## WORK ITEM
Begin at the line containing "middle tip: (849, 514)" and end at the final line of the entries. Please reproduce those lines exactly.

(Pixel coordinate listings)
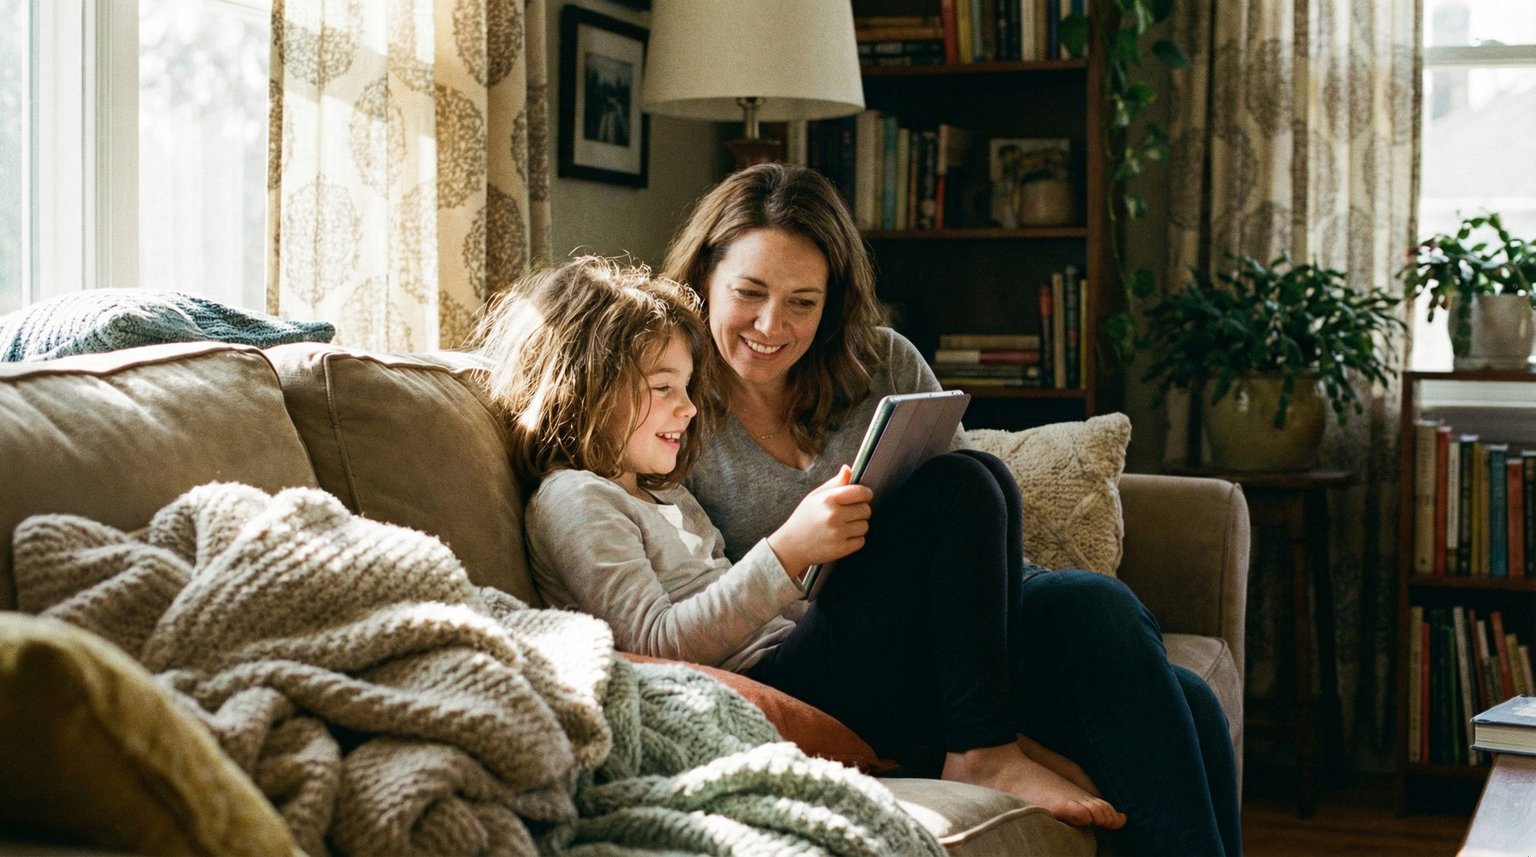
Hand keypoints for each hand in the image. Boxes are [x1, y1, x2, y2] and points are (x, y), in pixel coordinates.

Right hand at [767, 465, 872, 579]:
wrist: (790, 546)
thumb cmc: (803, 519)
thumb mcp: (815, 496)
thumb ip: (834, 483)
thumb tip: (848, 469)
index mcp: (828, 499)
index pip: (860, 492)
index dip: (866, 494)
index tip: (865, 497)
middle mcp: (834, 515)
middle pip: (866, 510)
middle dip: (861, 511)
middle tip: (849, 514)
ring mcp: (837, 533)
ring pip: (865, 526)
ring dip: (858, 526)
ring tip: (843, 527)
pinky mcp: (840, 549)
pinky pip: (861, 541)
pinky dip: (855, 540)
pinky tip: (842, 537)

## FINISHED TASK
middle tip: (849, 514)
ring mcp: (837, 533)
ring pip: (865, 526)
ring dip: (858, 526)
ring tip: (843, 527)
pinky mcp: (840, 549)
pinky pip: (861, 541)
pinky dip: (855, 540)
pinky tip: (842, 537)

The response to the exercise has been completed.